Está crueza material e clareza funcional remetem para várias referência da arquitectura do movimento moderno, tanto em Portugal com os exemplos do arq.º Rui Athouguia na escola secundária Padre António Vieira e Fundação Gulbenkian como na europa com o arq.º Alvar Aalto e as suas Universidades de Jyväskylä e Politécnica de Helsínquia.
Acessibilidade e espaços exteriores
A organização dos espaços exteriores baseia-se no conceito de «Pátios Oásis», de forma a proporcionar uma resposta global aos diferentes desafios climáticos e educativos.
Trata-se de uma abordagem inovadora que transforma os pátios escolares tradicionais num ambiente mais natural e ecológico.
O objetivo é criar um local mais agradável, propício ao brincar, à aprendizagem e ao relaxamento, promovendo a biodiversidade e combatendo as ilhas de calor urbanas.
As principais características deste tipo de intervenção são o aumento das zonas verdes, a “desimpermeabilização” dos solos, a utilização de materiais sustentáveis (reutilizados, reciclados e/ou inovadores), a participação dos utilizadores, a instalação de elementos lúdicos com uma distribuição de zonas calmas e zonas mais ativas, etc.
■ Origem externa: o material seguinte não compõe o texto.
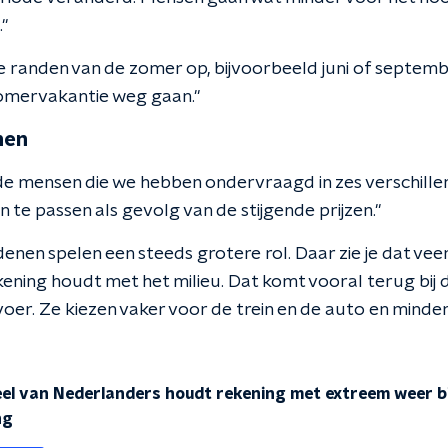
"
 randen van de zomer op, bijvoorbeeld juni of septemb
zomervakantie weg gaan."
nen
n de mensen die we hebben ondervraagd in zes verschill
te passen als gevolg van de stijgende prijzen."
nen spelen een steeds grotere rol. Daar zie je dat veer
ning houdt met het milieu. Dat komt vooral terug bij 
oer. Ze kiezen vaker voor de trein en de auto en minde
eel van Nederlanders houdt rekening met extreem weer bi
ng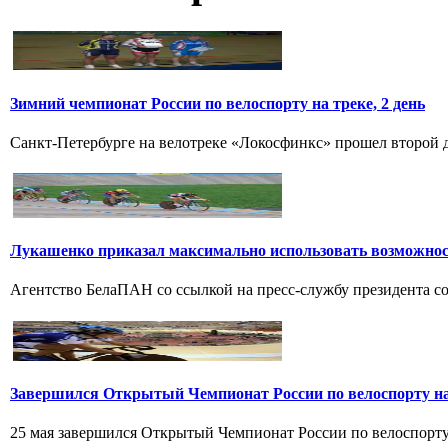
Зимний чемпионат России по велоспорту на треке, 2 день
Санкт-Петербурге на велотреке «Локосфинкс» прошел второй де
Лукашенко приказал максимально использовать возможно
Агентство БелаПАН со ссылкой на пресс-службу президента со
Завершился Открытый Чемпионат России по велоспорту на
25 мая завершился Открытый Чемпионат России по велоспорту н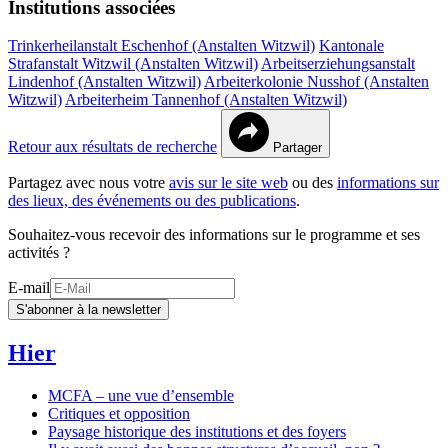
Institutions associées
Trinkerheilanstalt Eschenhof (Anstalten Witzwil)
Kantonale
Strafanstalt Witzwil (Anstalten Witzwil)
Arbeitserziehungsanstalt
Lindenhof (Anstalten Witzwil)
Arbeiterkolonie Nusshof (Anstalten
Witzwil)
Arbeiterheim Tannenhof (Anstalten Witzwil)
Retour aux résultats de recherche
Partager
Partagez avec nous votre
avis sur le site web
ou des
informations sur
des lieux, des événements ou des publications
.
Souhaitez-vous recevoir des informations sur le programme et ses
activités ?
E-mail
S'abonner à la newsletter
Hier
MCFA – une vue d’ensemble
Critiques et opposition
Paysage historique des institutions et des foyers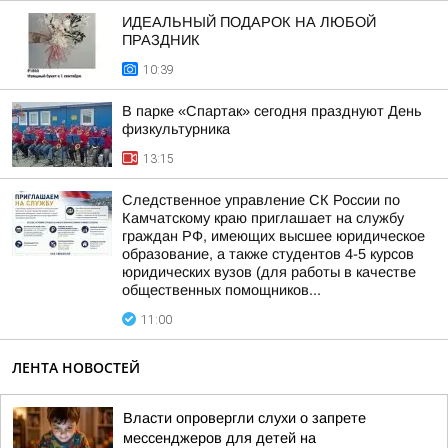
ИДЕАЛЬНЫЙ ПОДАРОК НА ЛЮБОЙ
ПРАЗДНИК
10:39
В парке «Спартак» сегодня празднуют День
физкультурника
13:15
Следственное управление СК России по
Камчатскому краю приглашает на службу
граждан РФ, имеющих высшее юридическое
образование, а также студентов 4-5 курсов
юридических вузов (для работы в качестве
общественных помощников...
11:00
ЛЕНТА НОВОСТЕЙ
Власти опровергли слухи о запрете
мессенджеров для детей на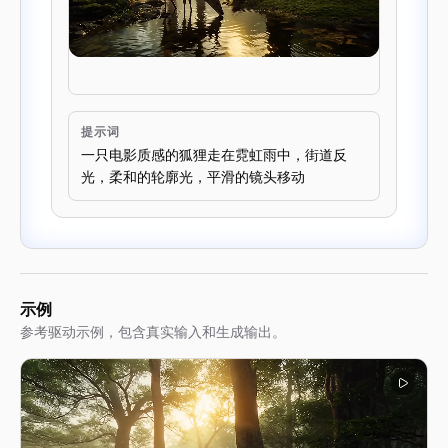
提示词
一只电影质感的狐狸走在霓虹雨中，街道反
光，柔和的轮廓光，平滑的镜头移动
示例
参考驱动示例，包含真实输入和生成输出。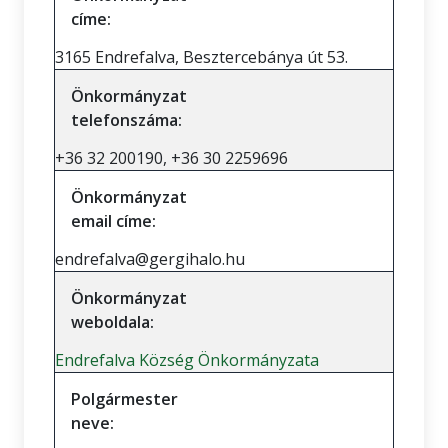
címe:
3165 Endrefalva, Besztercebánya út 53.
Önkormányzat
telefonszáma:
+36 32 200190, +36 30 2259696
Önkormányzat
email címe:
endrefalva@gergihalo.hu
Önkormányzat
weboldala:
Endrefalva Község Önkormányzata
Polgármester
neve: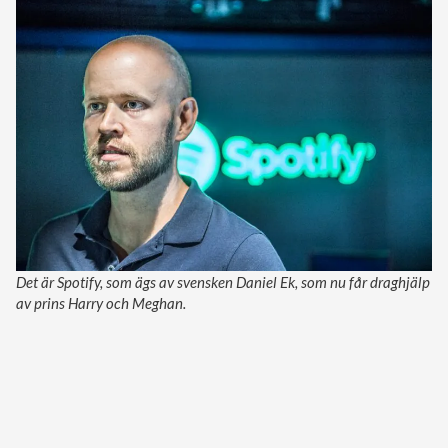
Det är Spotify, som ägs av svensken Daniel Ek, som nu får draghjälp
av prins Harry och Meghan.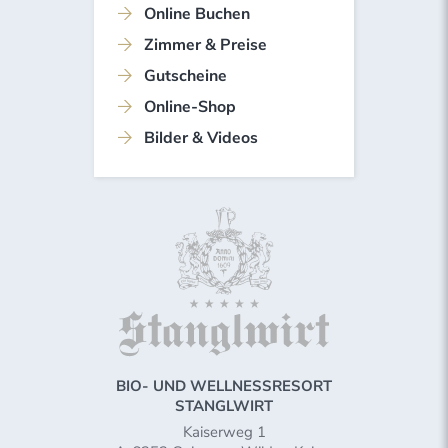
Online Buchen
Zimmer & Preise
Gutscheine
Online-Shop
Bilder & Videos
BIO- UND WELLNESSRESORT
STANGLWIRT
Kaiserweg 1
A integração de pátios-oásis nas escolas traz inúmeras vantagens: melhoria do bem-estar de crianças e adultos, sensibilização para o ambiente, abertura a novos métodos e pedagogias de ensino, adaptação às alterações climáticas, redução das desigualdades sociais, etc.
O recreio foi pensado como um espaço dinâmico, inclusivo e multifuncional, que responde às diferentes necessidades e ritmos dos alunos ao longo do dia.